FILE PHOTO: The Amazon logo is seen at the company's logistics center in Boves, France, May 13, 2019. REUTERS / Pascal Rossignol / Filfoto
In the past year, Amazon has found itself in the midst of a growing debate on the use of face recognition by governments, with critics warning of fake battles and arrests and advocates claiming that it keeps the public safe.
Law enforcement in Oregon and Florida has used Amazon's facial and image ID service, known as Recognition.
With the support of civilian freedom groups, two non-binding recruitment recognition proposals made it to the vote in front of Amazon's shareholder meeting on Wednesday.

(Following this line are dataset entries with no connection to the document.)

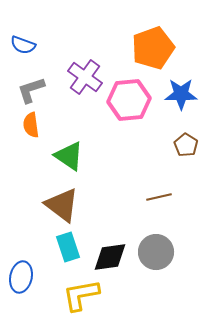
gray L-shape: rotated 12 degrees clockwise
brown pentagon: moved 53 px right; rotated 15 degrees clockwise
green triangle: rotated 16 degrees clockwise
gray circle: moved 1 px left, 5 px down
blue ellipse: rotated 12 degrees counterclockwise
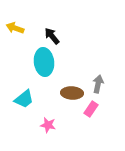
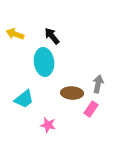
yellow arrow: moved 6 px down
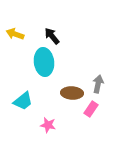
cyan trapezoid: moved 1 px left, 2 px down
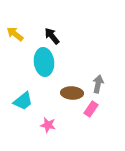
yellow arrow: rotated 18 degrees clockwise
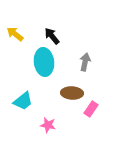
gray arrow: moved 13 px left, 22 px up
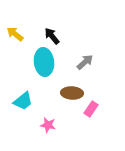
gray arrow: rotated 36 degrees clockwise
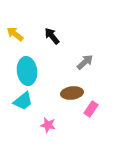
cyan ellipse: moved 17 px left, 9 px down
brown ellipse: rotated 10 degrees counterclockwise
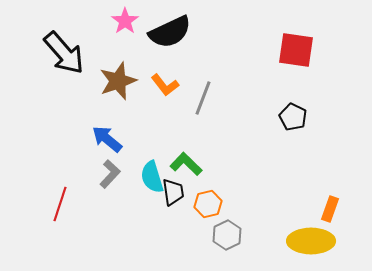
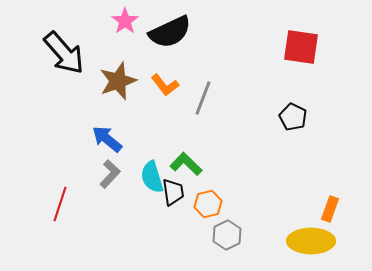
red square: moved 5 px right, 3 px up
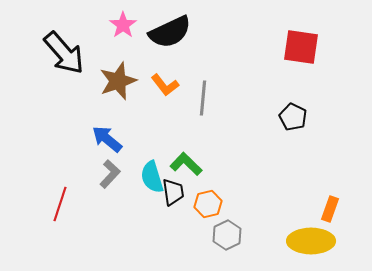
pink star: moved 2 px left, 4 px down
gray line: rotated 16 degrees counterclockwise
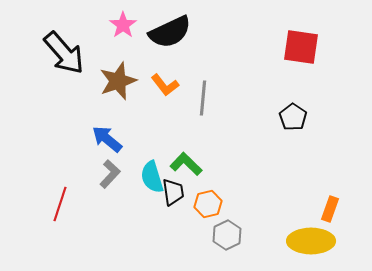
black pentagon: rotated 8 degrees clockwise
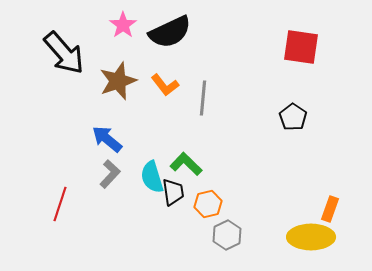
yellow ellipse: moved 4 px up
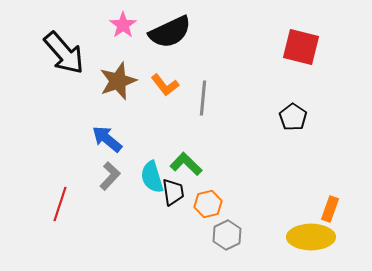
red square: rotated 6 degrees clockwise
gray L-shape: moved 2 px down
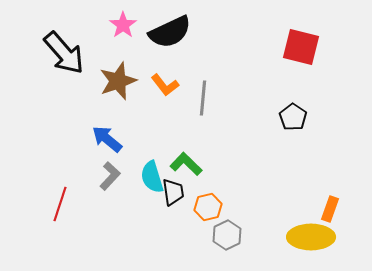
orange hexagon: moved 3 px down
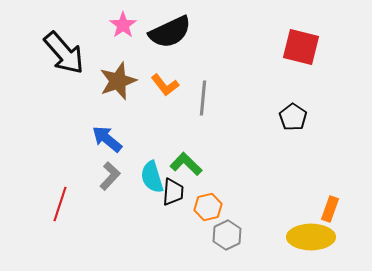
black trapezoid: rotated 12 degrees clockwise
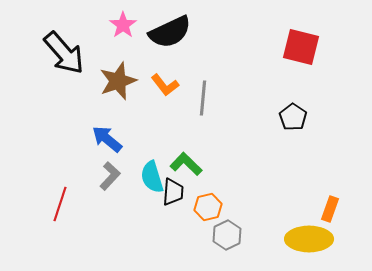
yellow ellipse: moved 2 px left, 2 px down
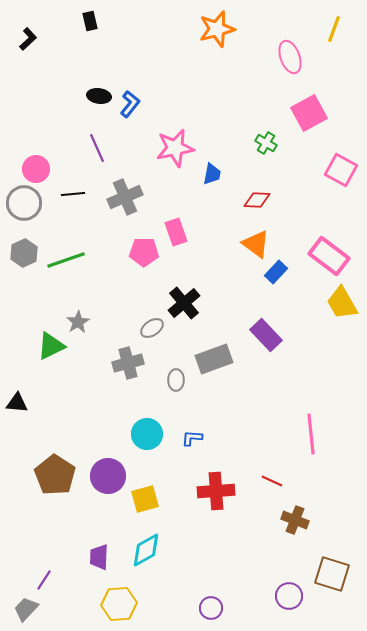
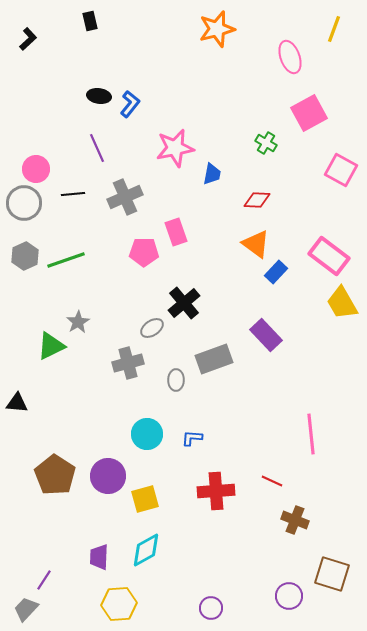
gray hexagon at (24, 253): moved 1 px right, 3 px down
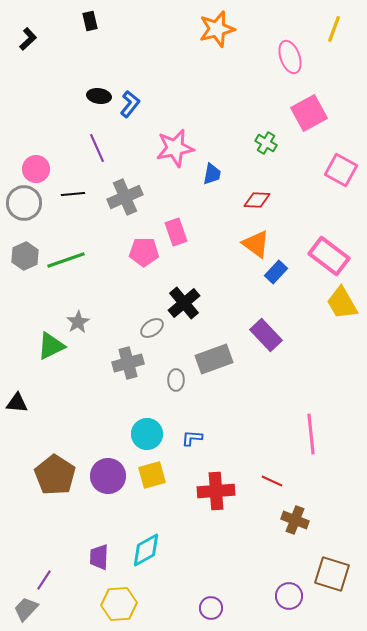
yellow square at (145, 499): moved 7 px right, 24 px up
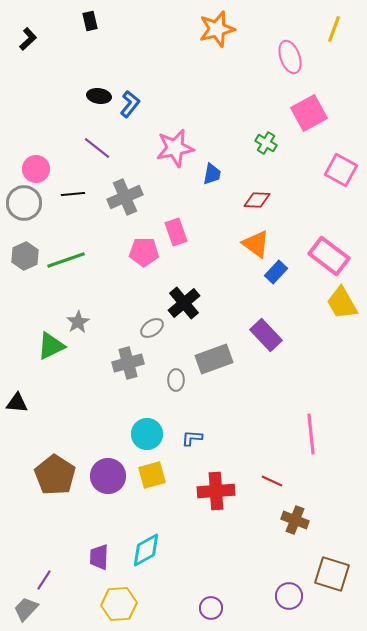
purple line at (97, 148): rotated 28 degrees counterclockwise
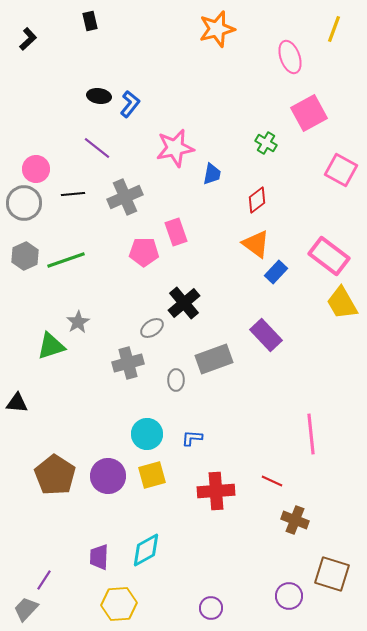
red diamond at (257, 200): rotated 40 degrees counterclockwise
green triangle at (51, 346): rotated 8 degrees clockwise
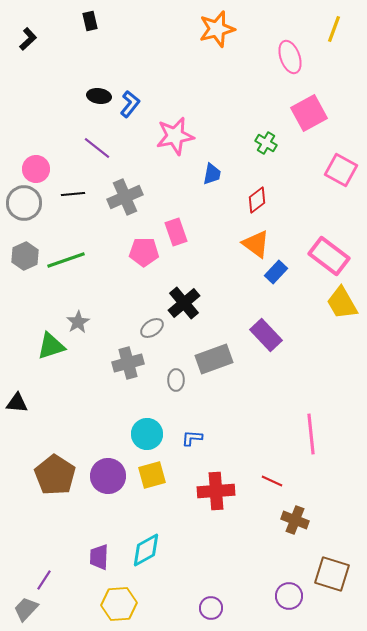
pink star at (175, 148): moved 12 px up
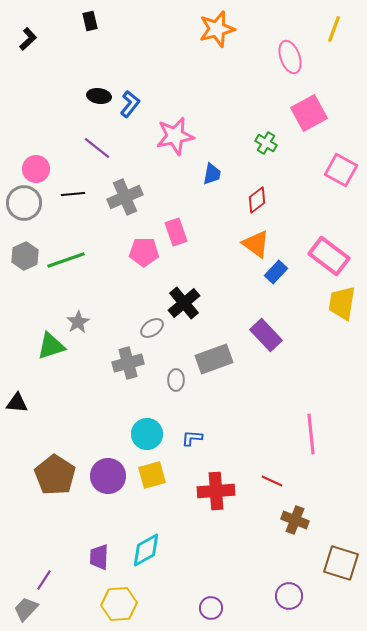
yellow trapezoid at (342, 303): rotated 39 degrees clockwise
brown square at (332, 574): moved 9 px right, 11 px up
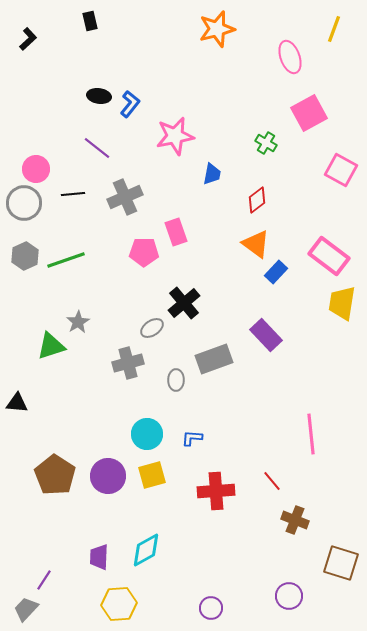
red line at (272, 481): rotated 25 degrees clockwise
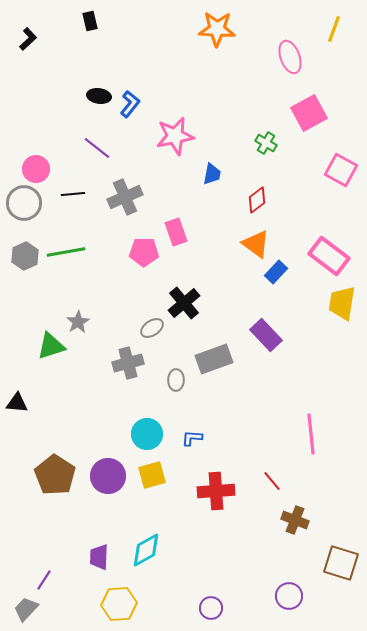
orange star at (217, 29): rotated 18 degrees clockwise
green line at (66, 260): moved 8 px up; rotated 9 degrees clockwise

The first would have made the company stop offering face recognition to governments, unless the board's established sales did not break civil liberties. One second would have asked for a survey by September to what extent Amazon's service damaged rights and privacy.
But the proposals met uphill. The Amazon regime is recommended to them, and Jeff Bezos, CEO and founder, controls 16 percent of the company's shares and voting rights.
Nevertheless, the American Civil Liberties Union called the shareholder intervention a "wakeup".
In Washington, a central congressional committee met to discuss the impact of employment recognition on civil rights. US representative Mark Meadows, a Republican, said during the hearing that it was time to work on technology legislation.
"You have now hit the sweet spot that brings progressive and conservative together," he said.